### Your goal:
Return all the lines below in which the string "Winston" appears.

### Exercise data:
* * *
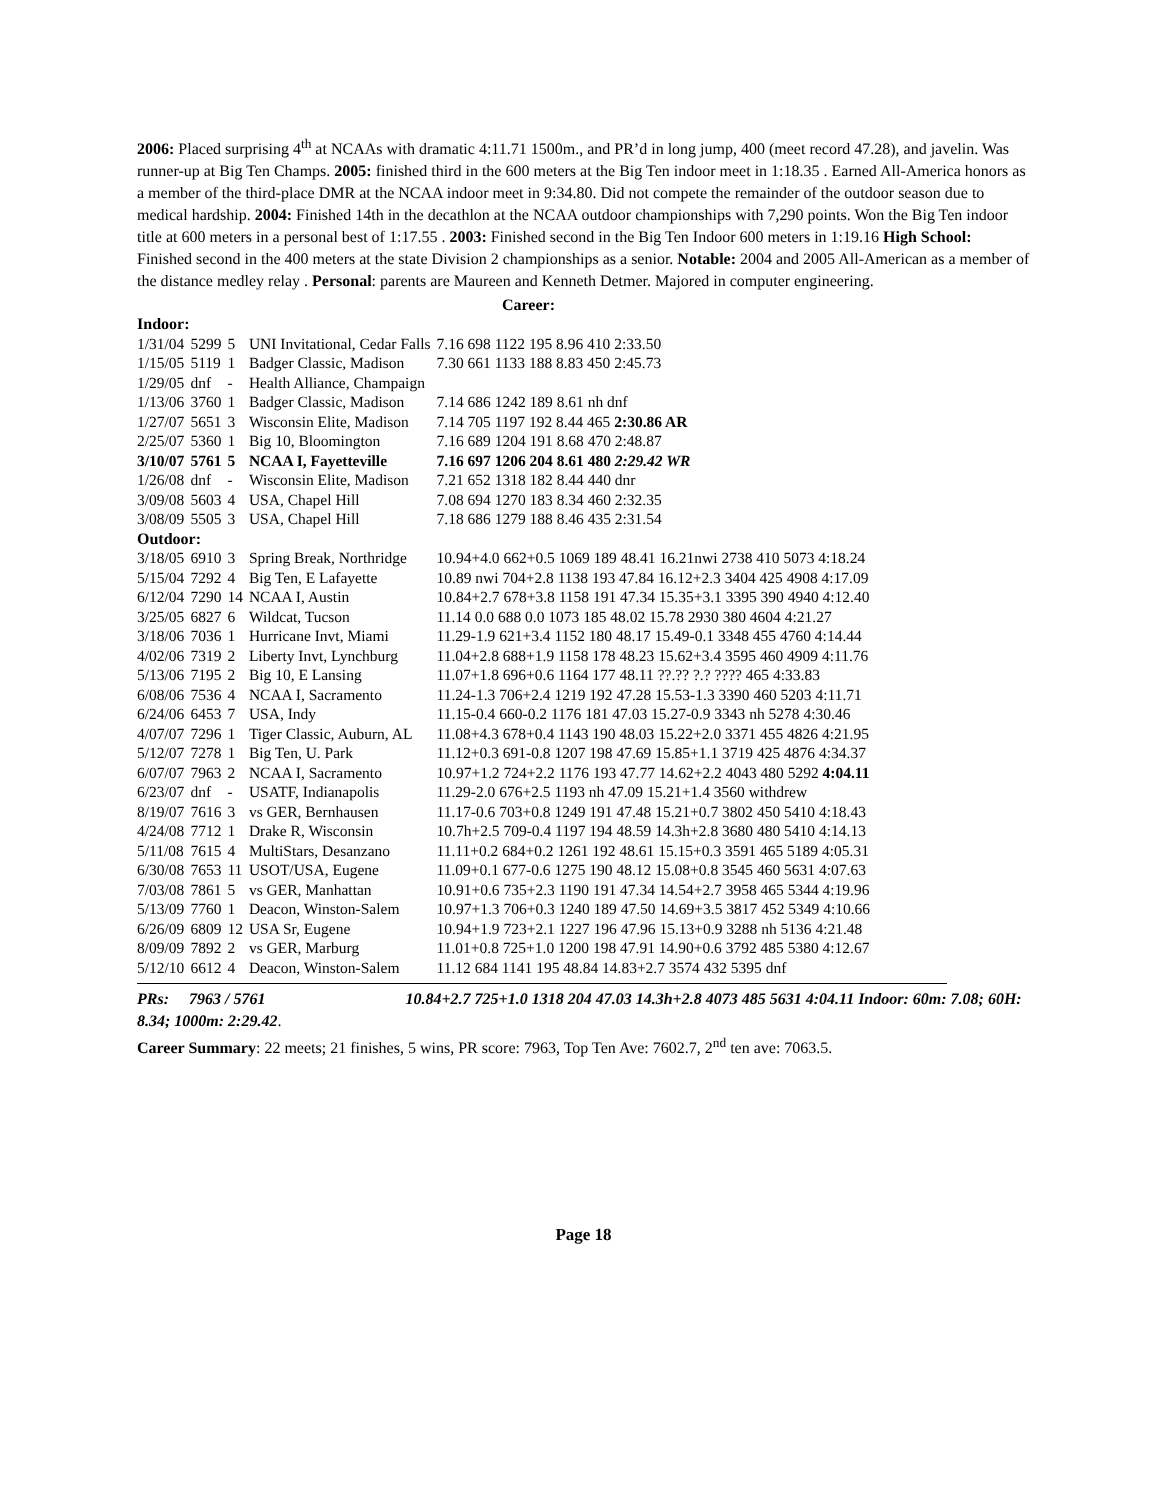2006: Placed surprising 4<sup>th</sup> at NCAAs with dramatic 4:11.71 1500m., and PR’d in long jump, 400 (meet record 47.28), and javelin. Was runner-up at Big Ten Champs. 2005: finished third in the 600 meters at the Big Ten indoor meet in 1:18.35 . Earned All-America honors as a member of the third-place DMR at the NCAA indoor meet in 9:34.80. Did not compete the remainder of the outdoor season due to medical hardship. 2004: Finished 14th in the decathlon at the NCAA outdoor championships with 7,290 points. Won the Big Ten indoor title at 600 meters in a personal best of 1:17.55 . 2003: Finished second in the Big Ten Indoor 600 meters in 1:19.16 High School: Finished second in the 400 meters at the state Division 2 championships as a senior. Notable: 2004 and 2005 All-American as a member of the distance medley relay . Personal: parents are Maureen and Kenneth Detmer. Majored in computer engineering.
Career:
| Indoor: | | | | |
| 1/31/04 | 5299 | 5 | UNI Invitational, Cedar Falls | 7.16 698 1122 195 8.96 410 2:33.50 |
| 1/15/05 | 5119 | 1 | Badger Classic, Madison | 7.30 661 1133 188 8.83 450 2:45.73 |
| 1/29/05 | dnf | - | Health Alliance, Champaign | |
| 1/13/06 | 3760 | 1 | Badger Classic, Madison | 7.14 686 1242 189 8.61 nh dnf |
| 1/27/07 | 5651 | 3 | Wisconsin Elite, Madison | 7.14 705 1197 192 8.44 465 2:30.86 AR |
| 2/25/07 | 5360 | 1 | Big 10, Bloomington | 7.16 689 1204 191 8.68 470 2:48.87 |
| 3/10/07 | 5761 | 5 | NCAA I, Fayetteville | 7.16 697 1206 204 8.61 480 2:29.42 WR |
| 1/26/08 | dnf | - | Wisconsin Elite, Madison | 7.21 652 1318 182 8.44 440 dnr |
| 3/09/08 | 5603 | 4 | USA, Chapel Hill | 7.08 694 1270 183 8.34 460 2:32.35 |
| 3/08/09 | 5505 | 3 | USA, Chapel Hill | 7.18 686 1279 188 8.46 435 2:31.54 |
| Outdoor: | | | | |
| 3/18/05 | 6910 | 3 | Spring Break, Northridge | 10.94+4.0 662+0.5 1069 189 48.41 16.21nwi 2738 410 5073 4:18.24 |
| 5/15/04 | 7292 | 4 | Big Ten, E Lafayette | 10.89 nwi 704+2.8 1138 193 47.84 16.12+2.3 3404 425 4908 4:17.09 |
| 6/12/04 | 7290 | 14 | NCAA I, Austin | 10.84+2.7 678+3.8 1158 191 47.34 15.35+3.1 3395 390 4940 4:12.40 |
| 3/25/05 | 6827 | 6 | Wildcat, Tucson | 11.14 0.0 688 0.0 1073 185 48.02 15.78 2930 380 4604 4:21.27 |
| 3/18/06 | 7036 | 1 | Hurricane Invt, Miami | 11.29-1.9 621+3.4 1152 180 48.17 15.49-0.1 3348 455 4760 4:14.44 |
| 4/02/06 | 7319 | 2 | Liberty Invt, Lynchburg | 11.04+2.8 688+1.9 1158 178 48.23 15.62+3.4 3595 460 4909 4:11.76 |
| 5/13/06 | 7195 | 2 | Big 10, E Lansing | 11.07+1.8 696+0.6 1164 177 48.11 ??.?? ?.? ???? 465 4:33.83 |
| 6/08/06 | 7536 | 4 | NCAA I, Sacramento | 11.24-1.3 706+2.4 1219 192 47.28 15.53-1.3 3390 460 5203 4:11.71 |
| 6/24/06 | 6453 | 7 | USA, Indy | 11.15-0.4 660-0.2 1176 181 47.03 15.27-0.9 3343 nh 5278 4:30.46 |
| 4/07/07 | 7296 | 1 | Tiger Classic, Auburn, AL | 11.08+4.3 678+0.4 1143 190 48.03 15.22+2.0 3371 455 4826 4:21.95 |
| 5/12/07 | 7278 | 1 | Big Ten, U. Park | 11.12+0.3 691-0.8 1207 198 47.69 15.85+1.1 3719 425 4876 4:34.37 |
| 6/07/07 | 7963 | 2 | NCAA I, Sacramento | 10.97+1.2 724+2.2 1176 193 47.77 14.62+2.2 4043 480 5292 4:04.11 |
| 6/23/07 | dnf | - | USATF, Indianapolis | 11.29-2.0 676+2.5 1193 nh 47.09 15.21+1.4 3560 withdrew |
| 8/19/07 | 7616 | 3 | vs GER, Bernhausen | 11.17-0.6 703+0.8 1249 191 47.48 15.21+0.7 3802 450 5410 4:18.43 |
| 4/24/08 | 7712 | 1 | Drake R, Wisconsin | 10.7h+2.5 709-0.4 1197 194 48.59 14.3h+2.8 3680 480 5410 4:14.13 |
| 5/11/08 | 7615 | 4 | MultiStars, Desanzano | 11.11+0.2 684+0.2 1261 192 48.61 15.15+0.3 3591 465 5189 4:05.31 |
| 6/30/08 | 7653 | 11 | USOT/USA, Eugene | 11.09+0.1 677-0.6 1275 190 48.12 15.08+0.8 3545 460 5631 4:07.63 |
| 7/03/08 | 7861 | 5 | vs GER, Manhattan | 10.91+0.6 735+2.3 1190 191 47.34 14.54+2.7 3958 465 5344 4:19.96 |
| 5/13/09 | 7760 | 1 | Deacon, Winston-Salem | 10.97+1.3 706+0.3 1240 189 47.50 14.69+3.5 3817 452 5349 4:10.66 |
| 6/26/09 | 6809 | 12 | USA Sr, Eugene | 10.94+1.9 723+2.1 1227 196 47.96 15.13+0.9 3288 nh 5136 4:21.48 |
| 8/09/09 | 7892 | 2 | vs GER, Marburg | 11.01+0.8 725+1.0 1200 198 47.91 14.90+0.6 3792 485 5380 4:12.67 |
| 5/12/10 | 6612 | 4 | Deacon, Winston-Salem | 11.12 684 1141 195 48.84 14.83+2.7 3574 432 5395 dnf |
PRs: 7963 / 5761 10.84+2.7 725+1.0 1318 204 47.03 14.3h+2.8 4073 485 5631 4:04.11 Indoor: 60m: 7.08; 60H: 8.34; 1000m: 2:29.42.
Career Summary: 22 meets; 21 finishes, 5 wins, PR score: 7963, Top Ten Ave: 7602.7, 2<sup>nd</sup> ten ave: 7063.5.
Page 18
* * *
### Expected answer:
| 5/13/09 | 7760 | 1 | Deacon, Winston-Salem | 10.97+1.3 706+0.3 1240 189 47.50 14.69+3.5 3817 452 5349 4:10.66 |
| 5/12/10 | 6612 | 4 | Deacon, Winston-Salem | 11.12 684 1141 195 48.84 14.83+2.7 3574 432 5395 dnf |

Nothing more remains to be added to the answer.